In the Constitutional Bench decision in Bachan Singh v. State of Punjab, (1980) 2 SCC 684, for taking a decision whether a death sentence or a sentence of life imprisonment was appropriate, aggravating and mitigating circumstances as delineated by Chitaley have been referred to with approval. Whilst aggravating circumstances are meticulous planning, extreme depravity of the crime etc., two of the mitigating circumstances as elucidated by Chitaley mentioned at serial numbers 3 and 4 are:

"(3) The probability that the accused would not commit criminal acts of violence as would constitute a continuing threat to society.
(4) The probability that the accused can be reformed and rehabilitated. The State shall by evidence prove that the accused does not satisfy the conditions 3 and 4 above."

It is apparent that no evidence has been led in the present case to show that there was probability of the appellant committing such a crime in future, and no evidence has been led for showing that the appellant would repeat a crime of this kind.

In Amrit Singh v. State of Punjab, (2006) 12 SCC 79 where the appellant had committed the rape and murder of an 11 year old deceased after enticing her with toffees, and then given two brick blows on her head causing her death, the Supreme Court had commuted her sentence from death to life imprisonment because the appellant the appellant appeared to have acted without premeditation in giving two brick blows to the deceased after she threatened to expose him, and had no criminal antecedents, and it could not be concluded that he would be a danger to society.

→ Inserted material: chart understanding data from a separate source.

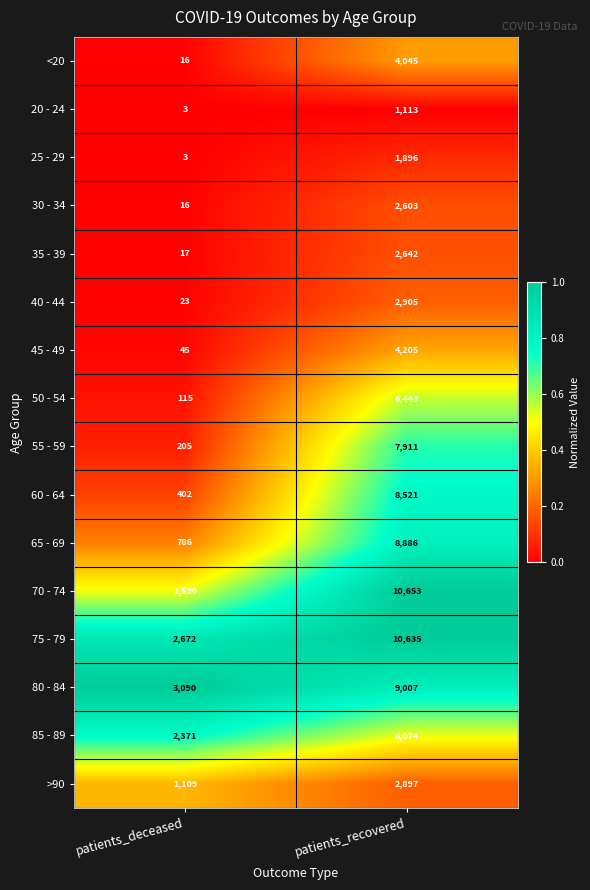

What is the sum of the 85 - 89 values at patients_deceased and patients_recovered?

8445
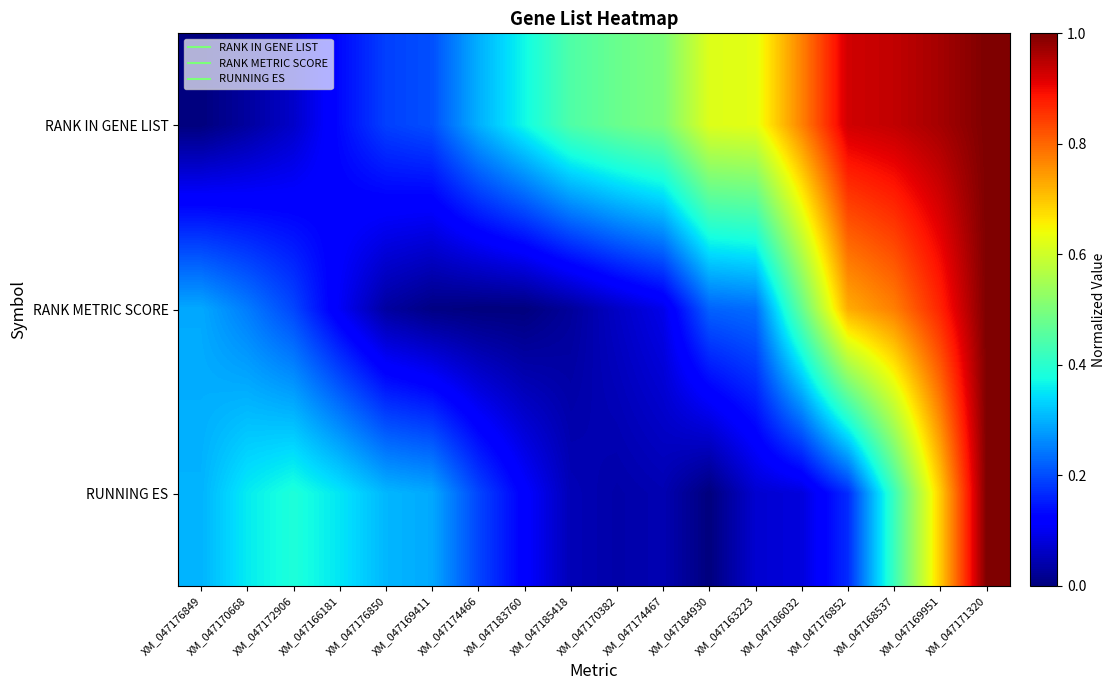

At XM_047176849, list the series in order from largest to smallest.

RUNNING ES, RANK METRIC SCORE, RANK IN GENE LIST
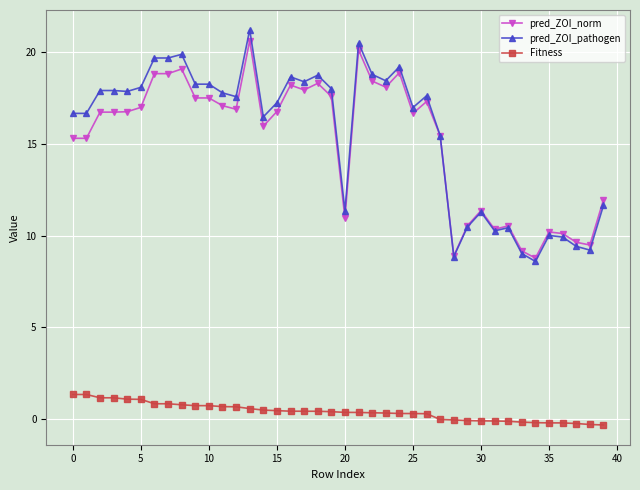

True or false: Fitness and pred_ZOI_pathogen cross at least once.

False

In Rameshbhai Chandubhai Rathod (2) v. State of Gujarat, (2011) 2 SCC 764 there was a difference of opinion of the two Judges who had heard the case on the sentence to be awarded. Accordingly the matter was referred to a larger Bench which observed that as the accused was about 27 years of age who had raped and killed a child studying in a school in Class IV, but as there was no finding regarding the possible reformation and rehabilitation of the appellant and the possibility of his becoming a useful member of society on being given the opportunity, hence the proper course in the case would be to substitute the sentence of death with a sentence of imprisonment for life subject to remissions and commutation at the instance of the Government for good and sufficient reasons.

In Mohd. Chaman v. State (NCT of Delhi) (2001) 2 SCC 28, where the 30 year old accused had raped and killed a one-and-a-half year old child, even after describing the crime as heinous, and that the appellant had no control over his carnal desires, the Apex Court had converted the death penalty to one of imprisonment for life holding that a humanist approach needed to be followed and it could not be held that the appellant was such a dangerous person who would endanger the community.

For the aforesaid reasons we are of the view that the order of conviction under various provisions passed by the trial judge is upheld, with the only modification that the sentence of death awarded to the appellant under 302 IPC be substituted with a sentence of imprisonment for life. The fines awarded to the appellant by the trial court under 302 IPC as well as the sentences of imprisonment and fines awarded to the appellant under the various other sections are upheld. With the aforesaid modification the appeal is dismissed.

The reference for confirmation of the death sentence is rejected.